Elle ne siège au Sénat que depuis 2017, mais l'ancienne procureure de la Californie, un poste électif, a probablement suffisamment d'expérience pour être considérée comme une personne qui pourrait prendre la relève de manière crédible, fait valoir Kyle Kondik.

Ironiquement, c'est elle qui avait porté les coups les plus durs contre Joe Biden pendant la course à l'investiture démocrate, attaquant son bilan sur des enjeux raciaux lors du premier débat démocrate, en juin 2019.

Ces candidats sont des adultes, et ils tournent la page, tranche Kyle Kondik.

Certains alliés de Joe Biden, dont un des responsables du processus d'examen des candidatures des éventuelles colistières au sein de son équipe, reprochent cependant encore à Kamala Harris ses attaques lors du débat. Semblant lui préférer Karen Bass, ils craignent que ses ambitions présidentielles la détournent d'éventuelles responsabilités au sein de l'exécutif.

Des militants antiracistes se montrent par ailleurs hostiles à la perspective de sa présence ou de celle de Val Demings, une ancienne chef de police d'Orlando, sur le ticket démocrate. Ils reprochent à la première d'avoir contribué à faire gonfler la population carcérale afro-américaine et à la seconde d'avoir été à la tête d'un département qui a fait l’objet de plusieurs poursuites, notamment pour recours à une force excessive.

L'expérience en matière d'application de la loi pourrait cependant se révéler un atout face à un président qui se pose en défenseur de la loi et de l’ordre, fait toutefois valoir Andra Gillespie, évoquant le déploiement d'agents fédéraux à Portland et à Chicago dans la foulée de manifestations qui ont par moments dégénéré en actes de violence.

La politologue évoque aussi au passage la campagne publicitaire de peur de l’équipe de réélection de Donald Trump, qui met en garde les électeurs contre une administration Biden qui ferait des États-Unis un endroit où les Américains ne seraient pas en sécurité, pour reprendre les termes des messages.

Si Kamala Harris peut mettre de l’avant son bilan de procureure comme un équilibre entre réformes et, à certains égards, fermeté, cela pourrait en fait être attrayant pour des électeurs plus conservateurs de la classe moyenne, ajoute Kyle Kondik.

Elle donne de la crédibilité à la position de gauche modérée que Biden veut adopter.

Kyle Kondik, analyste de politique américaine du site Sabato's Crystal Ball

Idéologiquement, elle est assez progressiste, probablement plus que Biden, sans être pour autant identifiée à l’aile de Bernie Sanders [sénateur du Vermont] et d'Elizabeth Warren, dit-il.

Avantage non négligeable, le fait qu'elle ait brigué l'investiture démocrate l'a déjà mise à l'épreuve sur la scène nationale, et la candidate a déjà fait l’objet d'un examen minutieux de la part des médias, un argument également valide pour la sénatrice Warren.

Cette dernière, qui s'est distinguée par la maîtrise de ses dossiers et ses plans détaillés pendant la course à l'investiture démocrate, serait elle aussi une partenaire gouvernementale crédible.
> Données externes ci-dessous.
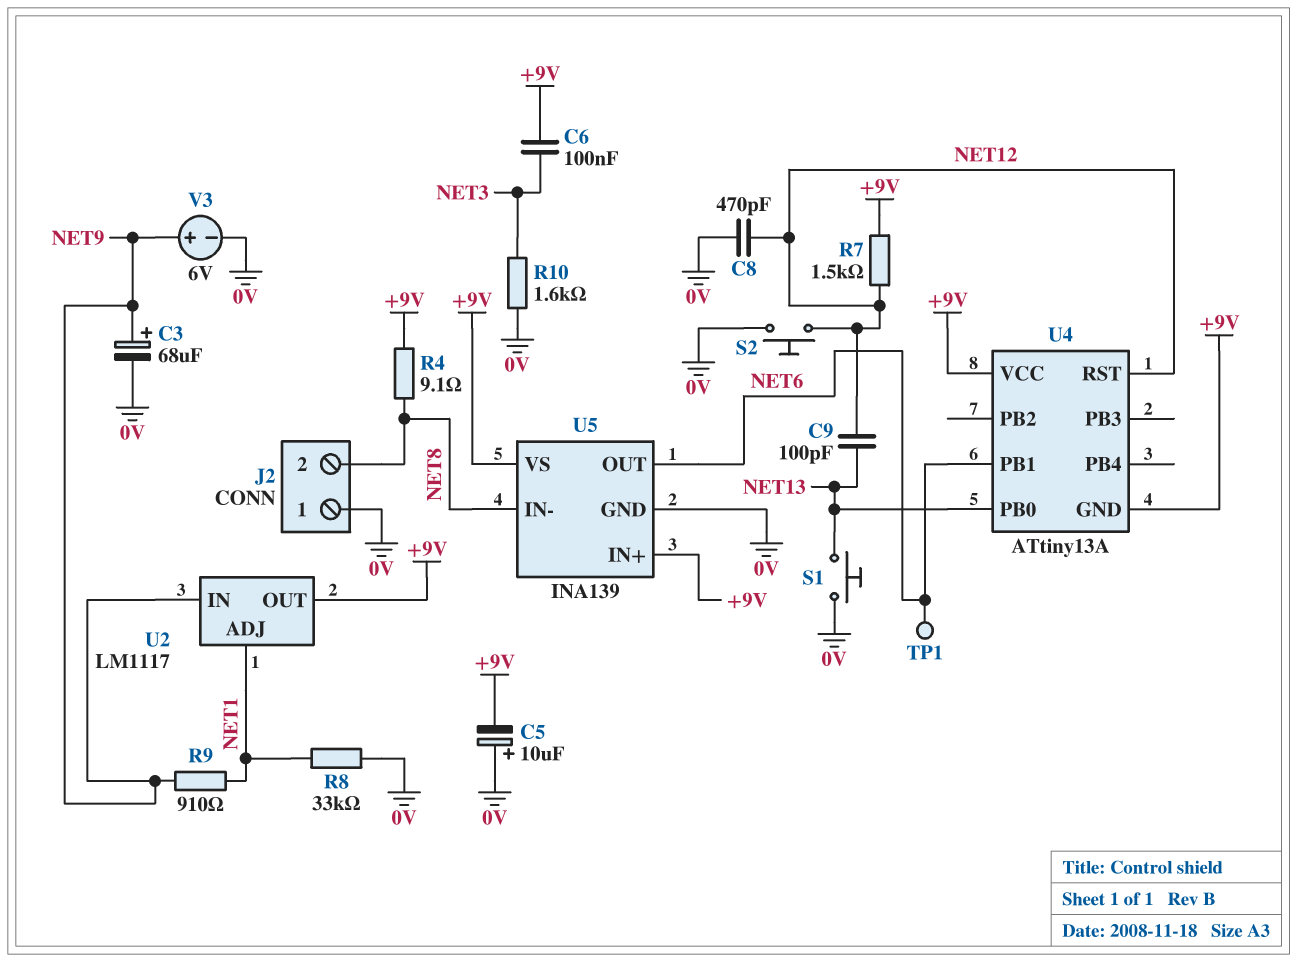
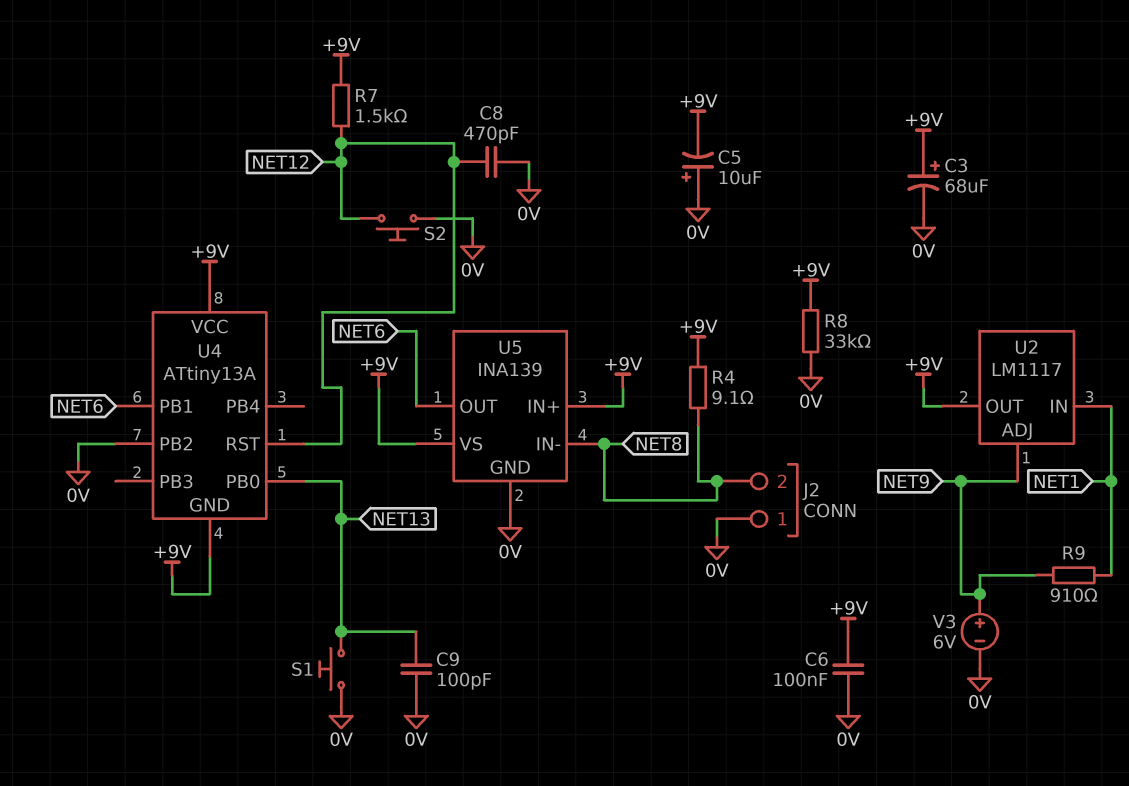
C3: 68uF (plus NET9, minus 0V) -> 68uF (plus +9V, minus 0V)
C6: 100nF (+9V, NET3) -> 100nF (+9V, 0V)
C9: 100pF (NET12, NET13) -> 100pF (0V, NET13)
R8: 33k (0V, NET1) -> 33k (+9V, 0V)
R10: 1.6k (0V, NET3) -> none
TP1: test point (NET6) -> none
U2 pin ADJ: NET1 -> NET9
U2 pin IN: NET9 -> NET1
U4 pin PB2: none -> 0V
Sa candidature serait susceptible de soulever l'enthousiasme des progressistes.

Je ne suis pas certain que Biden ait vraiment besoin d'aide pour unir la gauche à ce stade-ci, fait cependant remarquer Kyle Kondik. Les sondages indiquent que les partisans d'Elizabeth Warren, mais aussi du sénateur Bernie Sanders se sont largement rangés derrière le vainqueur. Un fait rassurant pour Joe Biden, à trois mois de l'élection.